REQUIRED WORK: Copy every one of the records below line for line, changing nothing.

MATERIAL FOR THIS EXERCISE:

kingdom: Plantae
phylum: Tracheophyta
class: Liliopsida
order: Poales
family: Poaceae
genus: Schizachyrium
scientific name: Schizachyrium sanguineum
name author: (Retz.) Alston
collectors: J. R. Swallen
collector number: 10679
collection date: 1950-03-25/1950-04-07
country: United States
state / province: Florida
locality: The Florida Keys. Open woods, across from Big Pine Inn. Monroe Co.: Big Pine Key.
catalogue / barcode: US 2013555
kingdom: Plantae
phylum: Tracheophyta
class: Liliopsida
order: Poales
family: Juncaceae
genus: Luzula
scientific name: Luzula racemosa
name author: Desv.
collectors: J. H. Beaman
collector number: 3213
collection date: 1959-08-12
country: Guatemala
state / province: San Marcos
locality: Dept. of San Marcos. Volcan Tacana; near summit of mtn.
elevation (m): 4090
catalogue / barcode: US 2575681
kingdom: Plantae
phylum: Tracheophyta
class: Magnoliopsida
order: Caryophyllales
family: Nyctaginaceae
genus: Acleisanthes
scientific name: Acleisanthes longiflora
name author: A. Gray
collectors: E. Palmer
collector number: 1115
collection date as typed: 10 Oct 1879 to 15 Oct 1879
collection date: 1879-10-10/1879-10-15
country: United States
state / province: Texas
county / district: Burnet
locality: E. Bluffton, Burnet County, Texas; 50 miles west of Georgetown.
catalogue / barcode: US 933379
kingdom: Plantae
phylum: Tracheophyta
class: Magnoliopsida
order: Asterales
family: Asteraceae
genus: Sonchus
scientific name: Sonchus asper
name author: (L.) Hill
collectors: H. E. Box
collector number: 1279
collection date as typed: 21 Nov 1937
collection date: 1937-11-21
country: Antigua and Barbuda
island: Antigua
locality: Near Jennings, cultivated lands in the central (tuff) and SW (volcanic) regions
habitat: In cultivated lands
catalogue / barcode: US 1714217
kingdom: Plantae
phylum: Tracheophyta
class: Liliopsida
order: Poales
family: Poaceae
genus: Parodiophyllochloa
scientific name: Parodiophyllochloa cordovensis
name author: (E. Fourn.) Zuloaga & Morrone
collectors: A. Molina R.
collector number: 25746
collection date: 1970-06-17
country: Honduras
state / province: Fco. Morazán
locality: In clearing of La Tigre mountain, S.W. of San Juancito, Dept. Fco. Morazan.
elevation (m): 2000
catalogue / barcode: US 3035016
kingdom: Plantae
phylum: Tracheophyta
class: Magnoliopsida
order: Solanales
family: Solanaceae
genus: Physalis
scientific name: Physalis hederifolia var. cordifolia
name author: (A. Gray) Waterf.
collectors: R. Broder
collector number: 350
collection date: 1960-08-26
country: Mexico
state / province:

ANSWER TO THIS EXERCISE:
kingdom: Plantae
phylum: Tracheophyta
class: Liliopsida
order: Poales
family: Poaceae
genus: Schizachyrium
scientific name: Schizachyrium sanguineum
name author: (Retz.) Alston
collectors: J. R. Swallen
collector number: 10679
collection date: 1950-03-25/1950-04-07
country: United States
state / province: Florida
locality: The Florida Keys. Open woods, across from Big Pine Inn. Monroe Co.: Big Pine Key.
catalogue / barcode: US 2013555
kingdom: Plantae
phylum: Tracheophyta
class: Liliopsida
order: Poales
family: Juncaceae
genus: Luzula
scientific name: Luzula racemosa
name author: Desv.
collectors: J. H. Beaman
collector number: 3213
collection date: 1959-08-12
country: Guatemala
state / province: San Marcos
locality: Dept. of San Marcos. Volcan Tacana; near summit of mtn.
elevation (m): 4090
catalogue / barcode: US 2575681
kingdom: Plantae
phylum: Tracheophyta
class: Magnoliopsida
order: Caryophyllales
family: Nyctaginaceae
genus: Acleisanthes
scientific name: Acleisanthes longiflora
name author: A. Gray
collectors: E. Palmer
collector number: 1115
collection date as typed: 10 Oct 1879 to 15 Oct 1879
collection date: 1879-10-10/1879-10-15
country: United States
state / province: Texas
county / district: Burnet
locality: E. Bluffton, Burnet County, Texas; 50 miles west of Georgetown.
catalogue / barcode: US 933379
kingdom: Plantae
phylum: Tracheophyta
class: Magnoliopsida
order: Asterales
family: Asteraceae
genus: Sonchus
scientific name: Sonchus asper
name author: (L.) Hill
collectors: H. E. Box
collector number: 1279
collection date as typed: 21 Nov 1937
collection date: 1937-11-21
country: Antigua and Barbuda
island: Antigua
locality: Near Jennings, cultivated lands in the central (tuff) and SW (volcanic) regions
habitat: In cultivated lands
catalogue / barcode: US 1714217
kingdom: Plantae
phylum: Tracheophyta
class: Liliopsida
order: Poales
family: Poaceae
genus: Parodiophyllochloa
scientific name: Parodiophyllochloa cordovensis
name author: (E. Fourn.) Zuloaga & Morrone
collectors: A. Molina R.
collector number: 25746
collection date: 1970-06-17
country: Honduras
state / province: Fco. Morazán
locality: In clearing of La Tigre mountain, S.W. of San Juancito, Dept. Fco. Morazan.
elevation (m): 2000
catalogue / barcode: US 3035016
kingdom: Plantae
phylum: Tracheophyta
class: Magnoliopsida
order: Solanales
family: Solanaceae
genus: Physalis
scientific name: Physalis hederifolia var. cordifolia
name author: (A. Gray) Waterf.
collectors: R. Broder
collector number: 350
collection date: 1960-08-26
country: Mexico
state / province:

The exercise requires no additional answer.